Lincoln’s horizons extended across the nineteenth-century world. Deeming the Union the “last, best hope of earth,” he defined the Civil War as more than an American crisis. The struggle presented “to the whole family of man, the question, whether a constitutional republic . . . can, or cannot, maintain its territorial integrity, against its own domestic foes.” Equally, the fight to end American slavery was part of a universal struggle between liberty and tyranny, social progress and lethargy.
Lincoln’s public and private words encouraged progressives abroad to cast him as the embodiment of democratic freedom and modernity. His cruel death prompted a worldwide outpouring of grief. In Europe, grown men wept in the streets. The U.S. State Department was overwhelmed by a blizzard of tributes from every continent.

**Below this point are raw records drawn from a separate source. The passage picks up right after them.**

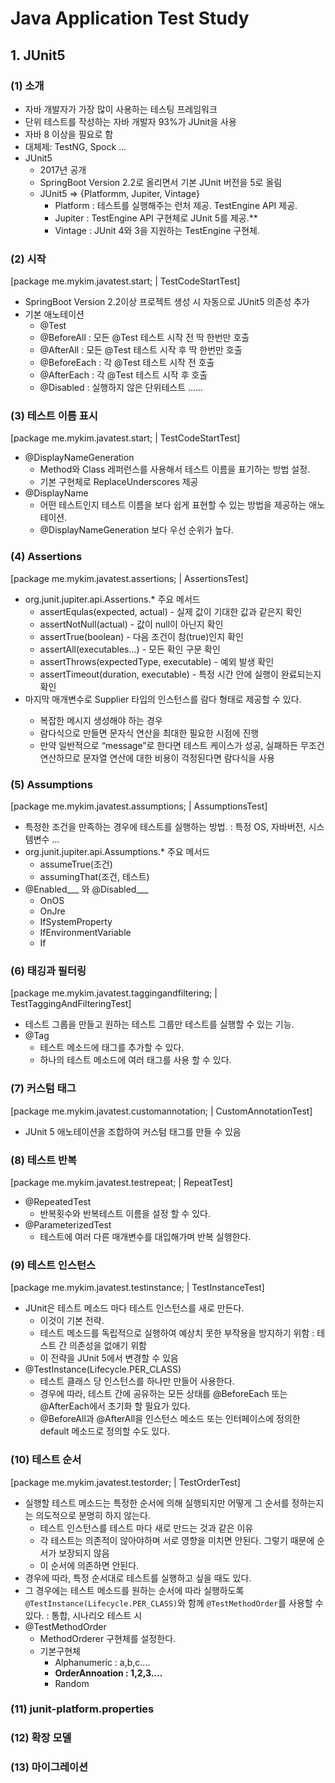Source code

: # Java Application Test Study

## 1. JUnit5

### (1) 소개
- 자바 개발자가 가장 많이 사용하는 테스팅 프레임워크
- 단위 테스트를 작성하는 자바 개발자 93%가 JUnit을 사용
- 자바 8 이상을 필요로 함
- 대체제: TestNG, Spock ...
- JUnit5 
  - 2017년 공개
  - SpringBoot Version 2.2로 올리면서 기본 JUnit 버전을 5로 올림
  - JUnit5 => {Platformm, Jupiter, Vintage}
    - Platform : 테스트를 실행해주는 런처 제공. TestEngine API 제공.
    - Jupiter : TestEngine API 구현체로 JUnit 5를 제공.**
    - Vintage : JUnit 4와 3을 지원하는 TestEngine 구현체.

### (2) 시작
[package me.mykim.javatest.start; | TestCodeStartTest]
- SpringBoot Version 2.2이상 프로젝트 생성 시 자동으로 JUnit5 의존성 추가
- 기본 애노테이션
  - @Test
  - @BeforeAll  : 모든 @Test 테스트 시작 전 딱 한번만 호출
  - @AfterAll   : 모든 @Test 테스트 시작 후 딱 한번만 호출
  - @BeforeEach : 각 @Test 테스트 시작 전 호출
  - @AfterEach  : 각 @Test 테스트 시작 후 호출
  - @Disabled   : 실행하지 않은 단위테스트 
  ......
 
### (3) 테스트 이름 표시
[package me.mykim.javatest.start; | TestCodeStartTest]
- @DisplayNameGeneration
  - Method와 Class 레퍼런스를 사용해서 테스트 이름을 표기하는 방법 설정.
  - 기본 구현체로 ReplaceUnderscores 제공
- @DisplayName
  - 어떤 테스트인지 테스트 이름을 보다 쉽게 표현할 수 있는 방법을 제공하는 애노테이션.
  - @DisplayNameGeneration 보다 우선 순위가 높다.

### (4) Assertions
[package me.mykim.javatest.assertions; | AssertionsTest]
- org.junit.jupiter.api.Assertions.* 주요 메서드
  - assertEqulas(expected, actual) - 실제 값이 기대한 값과 같은지 확인
  - assertNotNull(actual) - 값이 null이 아닌지 확인
  - assertTrue(boolean) - 다음 조건이 참(true)인지 확인
  - assertAll(executables...) - 모든 확인 구문 확인
  - assertThrows(expectedType, executable) - 예외 발생 확인
  - assertTimeout(duration, executable) - 특정 시간 안에 실행이 완료되는지 확인
- 마지막 매개변수로 Supplier<String> 타입의 인스턴스를 람다 형태로 제공할 수 있다.
  - 복잡한 메시지 생성해야 하는 경우
  - 람다식으로 만들면 문자식 연산을 최대한 필요한 시점에 진행
  - 만약 일반적으로 “message”로 한다면 테스트 케이스가 성공, 실패하든 무조건 연산하므로 문자열 연산에 대한 비용이 걱정된다면 람다식을 사용

### (5) Assumptions
[package me.mykim.javatest.assumptions; | AssumptionsTest]
- 특정한 조건을 만족하는 경우에 테스트를 실행하는 방법. : 특정 OS, 자바버전, 시스템변수 …
- org.junit.jupiter.api.Assumptions.* 주요 메서드
  - assumeTrue(조건)
  - assumingThat(조건, 테스트)
- @Enabled___ 와 @Disabled___
  - OnOS
  - OnJre
  - IfSystemProperty
  - IfEnvironmentVariable
  - If

### (6) 태깅과 필터링
[package me.mykim.javatest.taggingandfiltering; | TestTaggingAndFilteringTest]
- 테스트 그룹을 만들고 원하는 테스트 그룹만 테스트를 실행할 수 있는 기능.
- @Tag
  - 테스트 메소드에 태그를 추가할 수 있다.
  - 하나의 테스트 메소드에 여러 태그를 사용 할 수 있다.

### (7) 커스텀 태그
[package me.mykim.javatest.customannotation; | CustomAnnotationTest]
- JUnit 5 애노테이션을 조합하여 커스텀 태그를 만들 수 있음

### (8) 테스트 반복
[package me.mykim.javatest.testrepeat; | RepeatTest]
- @RepeatedTest
  - 반복횟수와 반복테스트 이름을 설정 할 수 있다.
- @ParameterizedTest
  - 테스트에 여러 다른 매개변수를 대입해가며 반복 실행한다.

### (9) 테스트 인스턴스
[package me.mykim.javatest.testinstance; | TestInstanceTest]
- JUnit은 테스트 메소드 마다 테스트 인스턴스를 새로 만든다.
  - 이것이 기본 전략.
  - 테스트 메소드를 독립적으로 실행하여 예상치 못한 부작용을 방지하기 위함  : 테스트 간 의존성을 없애기 위함
  - 이 전략을 JUnit 5에서 변경할 수 있음
- @TestInstance(Lifecycle.PER_CLASS)
  - 테스트 클래스 당 인스턴스를 하나만 만들어 사용한다.
  - 경우에 따라, 테스트 간에 공유하는 모든 상태를 @BeforeEach 또는 @AfterEach에서 초기화 할 필요가 있다.
  - @BeforeAll과 @AfterAll을 인스턴스 메소드 또는 인터페이스에 정의한 default 메소드로 정의할 수도 있다.

### (10) 테스트 순서
[package me.mykim.javatest.testorder; | TestOrderTest]
- 실행할 테스트 메소드는 특정한 순서에 의해 실행되지만 어떻게 그 순서를 정하는지는 의도적으로 분명히 하지 않는다.
  - 테스트 인스턴스를 테스트 마다 새로 만드는 것과 같은 이유
  - 각 테스트는 의존적이 않아야하며 서로 영향을 미치면 안된다. 그렇기 때문에 순서가 보장되지 않음
  - 이 순서에 의존하면 안된다.
- 경우에 따라, 특정 순서대로 테스트를 실행하고 싶을 때도 있다.
- 그 경우에는 테스트 메소드를 원하는 순서에 따라 실행하도록 `@TestInstance(Lifecycle.PER_CLASS)`와 함께 `@TestMethodOrder`를 사용할 수 있다. : 통합, 시나리오 테스트 시
- @TestMethodOrder
  - MethodOrderer 구현체를 설정한다.
  - 기본구현체
    - Alphanumeric : a,b,c….
    - **OrderAnnoation : 1,2,3….**
    - Random

### (11) junit-platform.properties


### (12) 확장 모델


### (13) 마이그레이션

Foreign biographies suggest the extent of Lincoln’s global reach. By 1900, he had become the subject of mostly admiring works published in German, French, Dutch, Italian, Portuguese, Greek, Spanish, Danish, Welsh, Hebrew, Russian, Norwegian, Finnish, Turkish, Swedish, and Japanese. Over the next quarter century, the list grew to include titles in Polish, Chinese, Czech, Arabic, Hungarian, Persian, Slovak, Armenian, and Korean. Variously seen as emancipator, nation builder, defender of representative government, and self-made man, Lincoln was a worldwide hero.